AA Edit | Most populous' is a challenge

To become the world's most populous nation again after three centuries is no badge of distinction

Update: 2023-04-20 18:45 GMT
For those who are not drunk on the magic of numbers, this massive over-population can only warn of a Malthusian disaster looming ahead. (Representational Image)

India’s population is projected by the United Nations to surpass China’s by mid-July this year; that is if it hasn’t done so already. To become the world’s most populous nation again after three centuries is no badge of distinction. It is much more of a challenge despite the obvious demographic dividends seen in the distribution of population age-wise with India a nation of younger people who should make for an efficient workforce driving the wheels of an expanding economy. 

The challenge is enormous considering the number not only of youth for whom India would have to generate gainful employment and sustain living standards of by creating at least nine crore jobs a year. Given the levels of unemployment and underemployment of today in a population of around 140 crore people, the frightful difficulties to be experienced can easily be imagined.  

India will continue to face enormous challenges in having to manage education for the young while looking after their health and nutrition, provide healthcare for the ageing segment, invest in skilling to raise the existing low levels of employability in youth, all this while creating meaningful jobs in a changing global economic environment from the march of technology. 

The inequality of India, arising as much from the lack of quality governance as the inherited inertia from centuries of low economic growth, stretches well beyond the obvious urban-rural divide, even if it is granted that the crippling poverty of the lowest segment has been alleviated to an extent in the last four decades. As China pointed out in its somewhat wounded tone, as is its wont, it has a trained and committed workforce of around 90 crore people, still an advantage, which it had exploited after it opened its economy in the 1980s. 

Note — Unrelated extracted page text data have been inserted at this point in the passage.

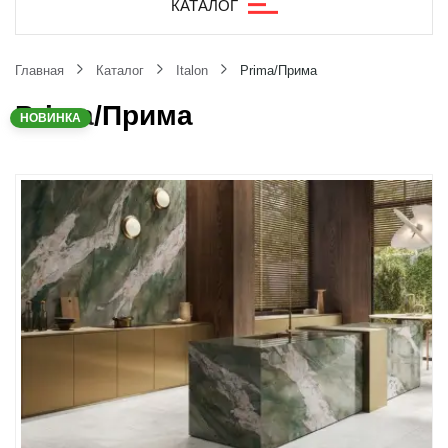
КАТАЛОГ
Главная
Каталог
Italon
Prima/Прима
Prima/Прима
НОВИНКА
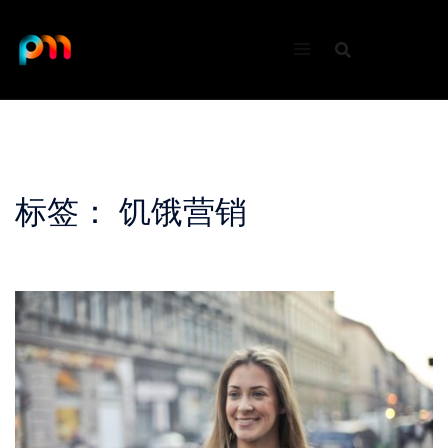
Skip
to
content
标签：
饥饿营销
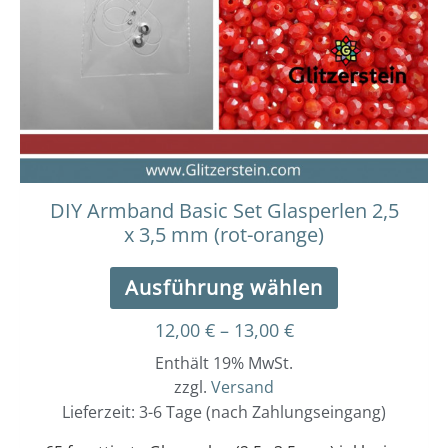
auf.
Die
Optionen
können
auf
der
Produktseit
gewählt
werden
DIY Armband Basic Set Glasperlen 2,5
x 3,5 mm (rot-orange)
Ausführung wählen
12,00
€
–
13,00
€
Enthält 19% MwSt.
zzgl.
Versand
Lieferzeit: 3-6 Tage (nach Zahlungseingang)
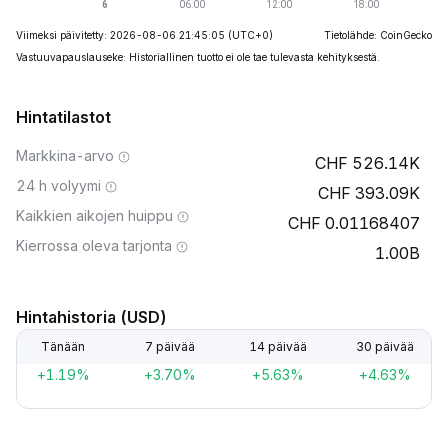
Viimeksi päivitetty: 2026-08-06 21:45:05
(UTC+0)
Tietolähde: CoinGecko
Vastuuvapauslauseke: Historiallinen tuotto ei ole tae tulevasta kehityksestä.
Hintatilastot
Markkina-arvo
526.14K
24 h volyymi
393.09K
Kaikkien aikojen huippu
0.01168407
Kierrossa oleva tarjonta
1.00B
Hintahistoria (USD)
Tänään
7 päivää
14 päivää
30 päivää
+1.19%
+3.70%
+5.63%
+4.63%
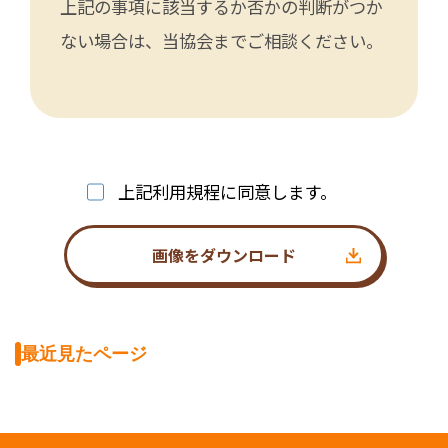
上記の事項に該当するか否かの判断がつか
ない場合は、当協会までご相談ください。
上記利用規程に同意します。
画像をダウンロード
最近見たページ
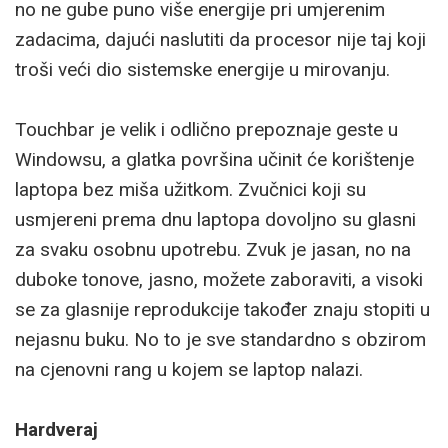
no ne gube puno više energije pri umjerenim
zadacima, dajući naslutiti da procesor nije taj koji
troši veći dio sistemske energije u mirovanju.
Touchbar je velik i odlično prepoznaje geste u
Windowsu, a glatka površina učinit će korištenje
laptopa bez miša užitkom. Zvučnici koji su
usmjereni prema dnu laptopa dovoljno su glasni
za svaku osobnu upotrebu. Zvuk je jasan, no na
duboke tonove, jasno, možete zaboraviti, a visoki
se za glasnije reprodukcije također znaju stopiti u
nejasnu buku. No to je sve standardno s obzirom
na cjenovni rang u kojem se laptop nalazi.
Hardveraj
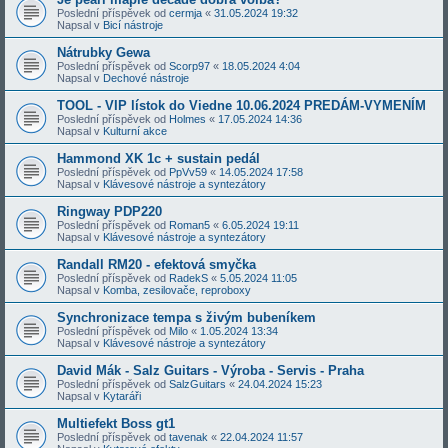
Poslední příspěvek od
cermja
«
31.05.2024 19:32
Napsal v
Bicí nástroje
Nátrubky Gewa
Poslední příspěvek od
Scorp97
«
18.05.2024 4:04
Napsal v
Dechové nástroje
TOOL - VIP lístok do Viedne 10.06.2024 PREDÁM-VYMENÍM
Poslední příspěvek od
Holmes
«
17.05.2024 14:36
Napsal v
Kulturní akce
Hammond XK 1c + sustain pedál
Poslední příspěvek od
PpVv59
«
14.05.2024 17:58
Napsal v
Klávesové nástroje a syntezátory
Ringway PDP220
Poslední příspěvek od
Roman5
«
6.05.2024 19:11
Napsal v
Klávesové nástroje a syntezátory
Randall RM20 - efektová smyčka
Poslední příspěvek od
RadekS
«
5.05.2024 11:05
Napsal v
Komba, zesilovače, reproboxy
Synchronizace tempa s živým bubeníkem
Poslední příspěvek od
Milo
«
1.05.2024 13:34
Napsal v
Klávesové nástroje a syntezátory
David Mák - Salz Guitars - Výroba - Servis - Praha
Poslední příspěvek od
SalzGuitars
«
24.04.2024 15:23
Napsal v
Kytaráři
Multiefekt Boss gt1
Poslední příspěvek od
tavenak
«
22.04.2024 11:57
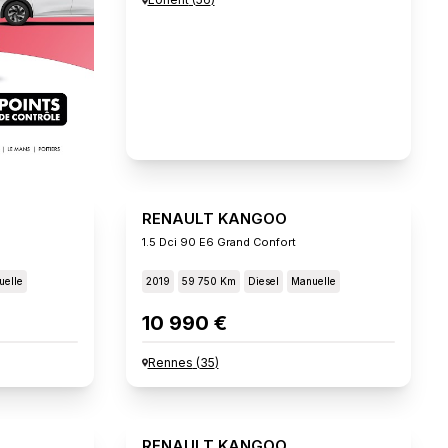
RENAULT KANGOO
1.5 Dci 90 E6 Grand Confort
elle
2019
59 750 Km
Diesel
Manuelle
10 990 €
Rennes
(
35
)
RENAULT KANGOO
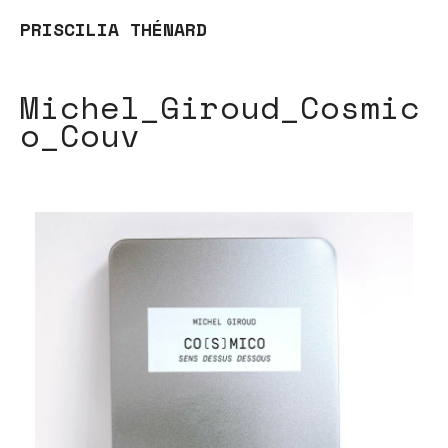
PRISCILIA THÉNARD
Michel_Giroud_Cosmic
o_Couv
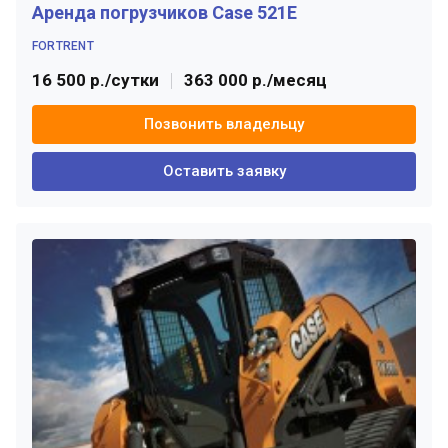
Аренда погрузчиков Case 521E
FORTRENT
16 500 р./сутки
363 000 р./месяц
Позвонить владельцу
Оставить заявку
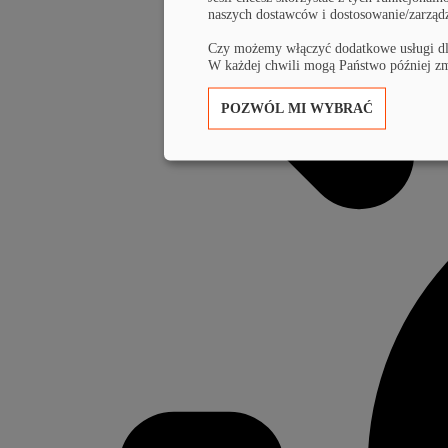
naszych dostawców i dostosowanie/zarząd
Czy możemy włączyć dodatkowe usługi d
W każdej chwili mogą Państwo później zm
POZWÓL MI WYBRAĆ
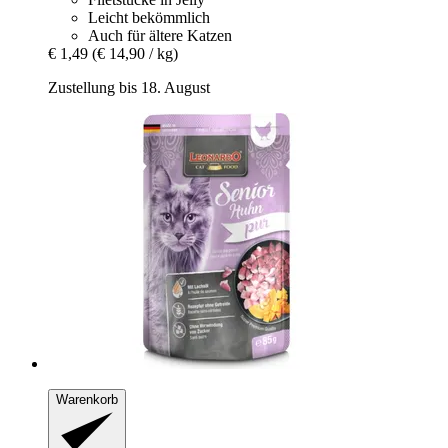
Leicht bekömmlich
Auch für ältere Katzen
€ 1,49
(€ 14,90 / kg)
Zustellung bis 18. August
Warenkorb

The inequality in India also stretches to low levels of employment of women in the formal sectors which must be corrected if the country is to reap the demographic dividend that is much spoken of. While China tended to its infrastructure first before scaling up the economy, India has been playing catch-up despite marked progress in roads and other infra like ports and railways. A growing services segment of the economy is keeping the country going as the world’s fastest growing economy. Is that growth sufficient to meet head on the challenges of rising population?